Goal of the exercise
What is needed is an exact transcription of every record, minus the pictures.

Circuit design data:
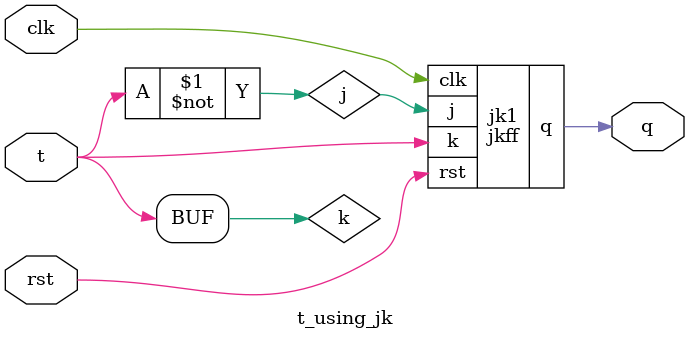
<source format=v>
module jkff(input j,k,clk,rst, output reg q);
always @(posedge clk) begin
	if(rst) begin
		q<=0;
	end
	else begin
		case({j,k})
			2'b00: q<=q;
			2'b01: q<=1'b0;
			2'b10: q<=1'b1;
			2'b11: q<=~q;
			default: q<=1'b0;
		endcase
	end
end
endmodule

module t_using_jk(input t,clk,rst, output q);
wire j,k;
jkff jk1(.j(j),.k(k),.clk(clk),.rst(rst),.q(q));
assign j=~t;
assign k=t;
endmodule

</source>
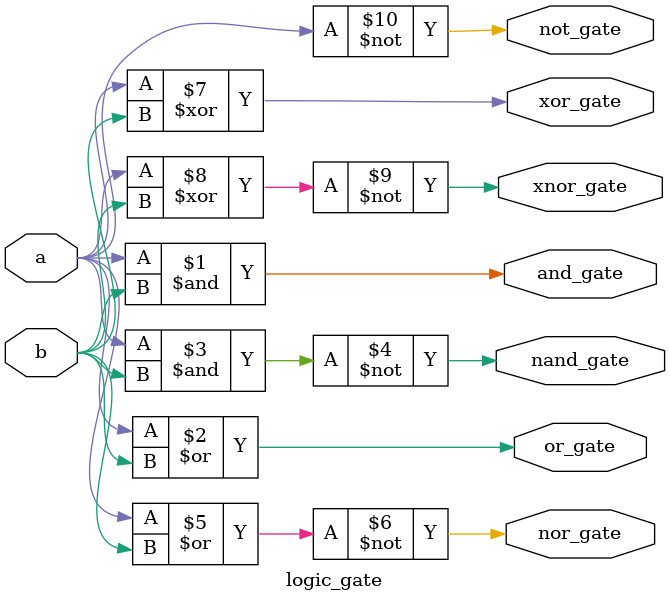
<source format=v>
`timescale 1ns / 1ps

module logic_gate(
    input a,b,
    output and_gate,
    output not_gate,
    output or_gate,
    output nand_gate,
    output nor_gate,
    output xor_gate,
    output xnor_gate
);

and     andgate(and_gate,a,b);
or      orgate(or_gate,a,b);
not     notgate(not_gate,a);
nand    nandgate(nand_gate,a,b);
nor     norgate(nor_gate,a,b);
xor     xorgate(xor_gate,a,b);
xnor    xnorgate(xnor_gate,a,b);

endmodule
</source>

Your response
<source format=v>
module jkff(input j,k,clk,rst, output reg q);
always @(posedge clk) begin
	if(rst) begin
		q<=0;
	end
	else begin
		case({j,k})
			2'b00: q<=q;
			2'b01: q<=1'b0;
			2'b10: q<=1'b1;
			2'b11: q<=~q;
			default: q<=1'b0;
		endcase
	end
end
endmodule

module t_using_jk(input t,clk,rst, output q);
wire j,k;
jkff jk1(.j(j),.k(k),.clk(clk),.rst(rst),.q(q));
assign j=~t;
assign k=t;
endmodule

</source>
<source format=v>
`timescale 1ns / 1ps

module logic_gate(
    input a,b,
    output and_gate,
    output not_gate,
    output or_gate,
    output nand_gate,
    output nor_gate,
    output xor_gate,
    output xnor_gate
);

and     andgate(and_gate,a,b);
or      orgate(or_gate,a,b);
not     notgate(not_gate,a);
nand    nandgate(nand_gate,a,b);
nor     norgate(nor_gate,a,b);
xor     xorgate(xor_gate,a,b);
xnor    xnorgate(xnor_gate,a,b);

endmodule
</source>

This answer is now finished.